▸ **What needs to be done**
Nothing but the lines from the start of the entries through the line holding "<sup>v</sup> M. Scott" is to be repeated, exactly and with pictures excluded.

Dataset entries
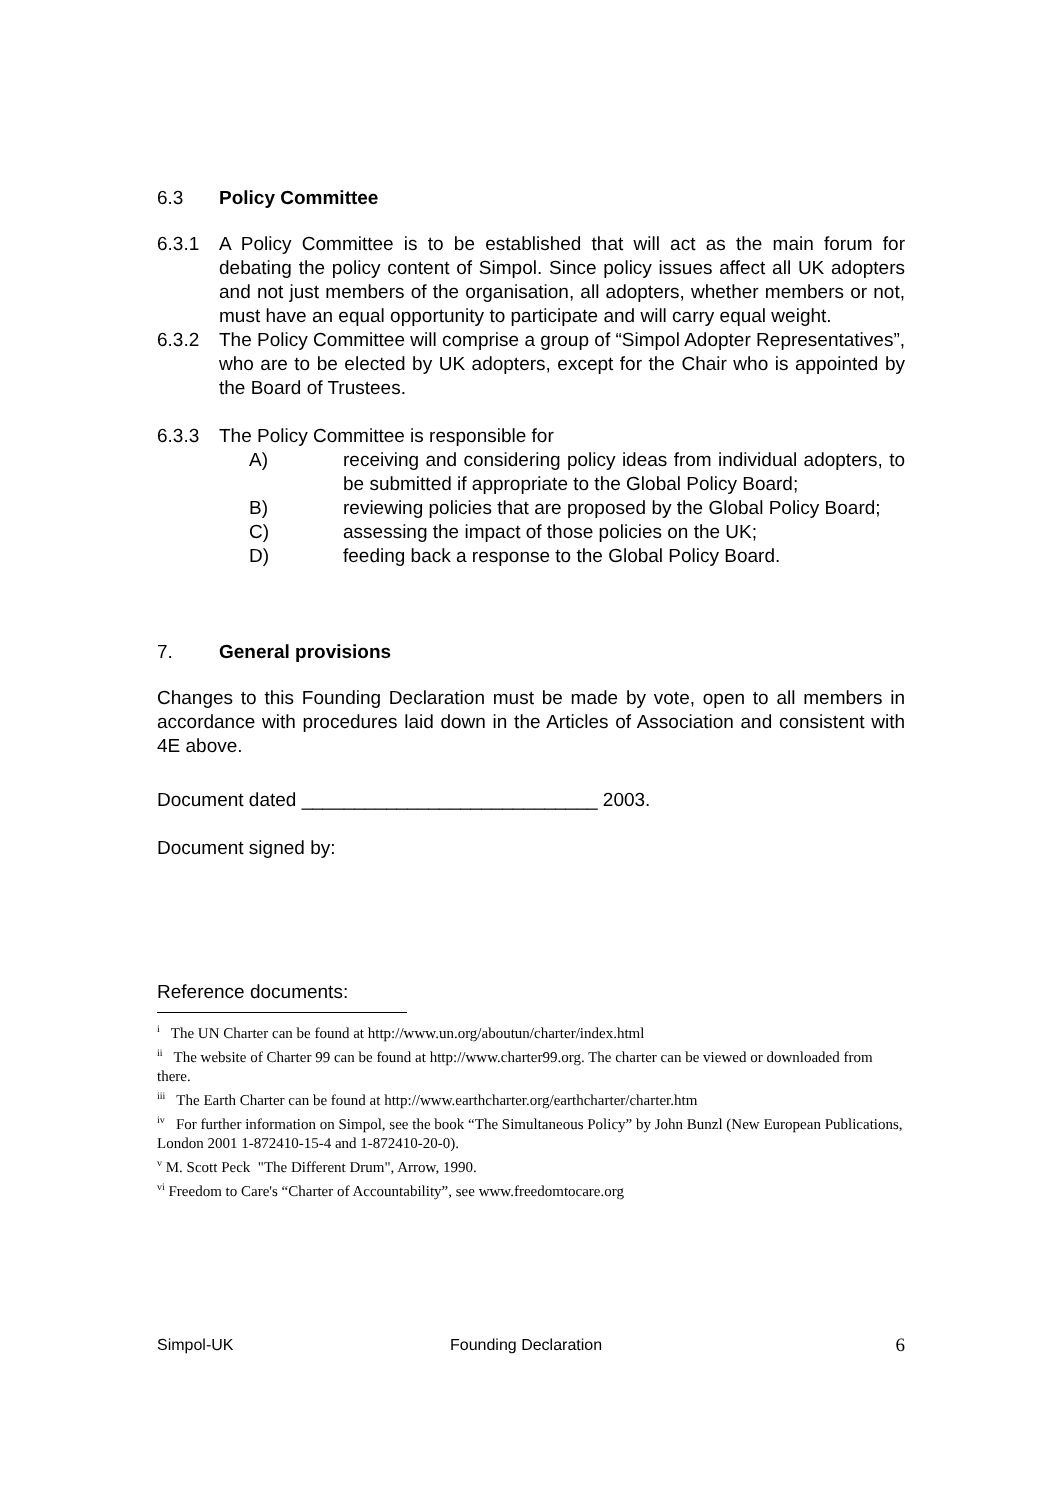6.3 Policy Committee
6.3.1 A Policy Committee is to be established that will act as the main forum for debating the policy content of Simpol. Since policy issues affect all UK adopters and not just members of the organisation, all adopters, whether members or not, must have an equal opportunity to participate and will carry equal weight.
6.3.2 The Policy Committee will comprise a group of “Simpol Adopter Representatives”, who are to be elected by UK adopters, except for the Chair who is appointed by the Board of Trustees.
6.3.3 The Policy Committee is responsible for
A) receiving and considering policy ideas from individual adopters, to be submitted if appropriate to the Global Policy Board;
B) reviewing policies that are proposed by the Global Policy Board;
C) assessing the impact of those policies on the UK;
D) feeding back a response to the Global Policy Board.
7. General provisions
Changes to this Founding Declaration must be made by vote, open to all members in accordance with procedures laid down in the Articles of Association and consistent with 4E above.
Document dated ____________________________ 2003.
Document signed by:
Reference documents:
<sup>i</sup> The UN Charter can be found at http://www.un.org/aboutun/charter/index.html
<sup>ii</sup> The website of Charter 99 can be found at http://www.charter99.org. The charter can be viewed or downloaded from there.
<sup>iii</sup> The Earth Charter can be found at http://www.earthcharter.org/earthcharter/charter.htm
<sup>iv</sup> For further information on Simpol, see the book “The Simultaneous Policy” by John Bunzl (New European Publications, London 2001 1-872410-15-4 and 1-872410-20-0).
<sup>v</sup> M. Scott Peck "The Different Drum", Arrow, 1990.
<sup>vi</sup> Freedom to Care's “Charter of Accountability”, see www.freedomtocare.org
Simpol-UK Founding Declaration 6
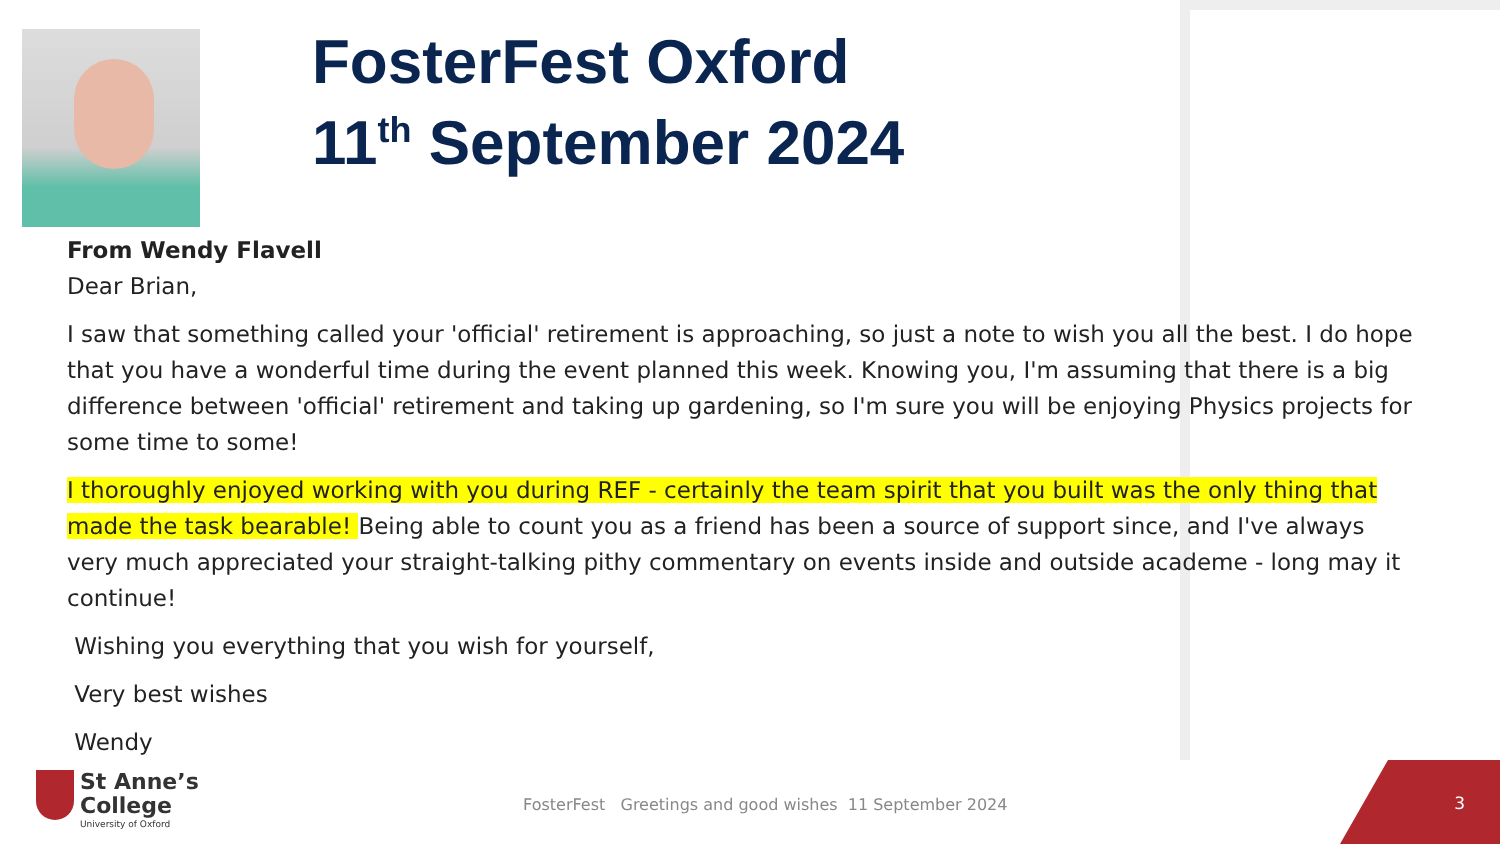FosterFest Oxford
11<sup>th</sup> September 2024
From Wendy Flavell
Dear Brian,
I saw that something called your 'official' retirement is approaching, so just a note to wish you all the best. I do hope that you have a wonderful time during the event planned this week. Knowing you, I'm assuming that there is a big difference between 'official' retirement and taking up gardening, so I'm sure you will be enjoying Physics projects for some time to some!
I thoroughly enjoyed working with you during REF - certainly the team spirit that you built was the only thing that made the task bearable! Being able to count you as a friend has been a source of support since, and I've always very much appreciated your straight-talking pithy commentary on events inside and outside academe - long may it continue!
Wishing you everything that you wish for yourself,
Very best wishes
Wendy
St Anne’s
College University of Oxford
FosterFest Greetings and good wishes 11 September 2024
3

▸ **Output for this exercise**
6.3 Policy Committee
6.3.1 A Policy Committee is to be established that will act as the main forum for debating the policy content of Simpol. Since policy issues affect all UK adopters and not just members of the organisation, all adopters, whether members or not, must have an equal opportunity to participate and will carry equal weight.
6.3.2 The Policy Committee will comprise a group of “Simpol Adopter Representatives”, who are to be elected by UK adopters, except for the Chair who is appointed by the Board of Trustees.
6.3.3 The Policy Committee is responsible for
A) receiving and considering policy ideas from individual adopters, to be submitted if appropriate to the Global Policy Board;
B) reviewing policies that are proposed by the Global Policy Board;
C) assessing the impact of those policies on the UK;
D) feeding back a response to the Global Policy Board.
7. General provisions
Changes to this Founding Declaration must be made by vote, open to all members in accordance with procedures laid down in the Articles of Association and consistent with 4E above.
Document dated ____________________________ 2003.
Document signed by:
Reference documents:
<sup>i</sup> The UN Charter can be found at http://www.un.org/aboutun/charter/index.html
<sup>ii</sup> The website of Charter 99 can be found at http://www.charter99.org. The charter can be viewed or downloaded from there.
<sup>iii</sup> The Earth Charter can be found at http://www.earthcharter.org/earthcharter/charter.htm
<sup>iv</sup> For further information on Simpol, see the book “The Simultaneous Policy” by John Bunzl (New European Publications, London 2001 1-872410-15-4 and 1-872410-20-0).
<sup>v</sup> M. Scott Peck "The Different Drum", Arrow, 1990.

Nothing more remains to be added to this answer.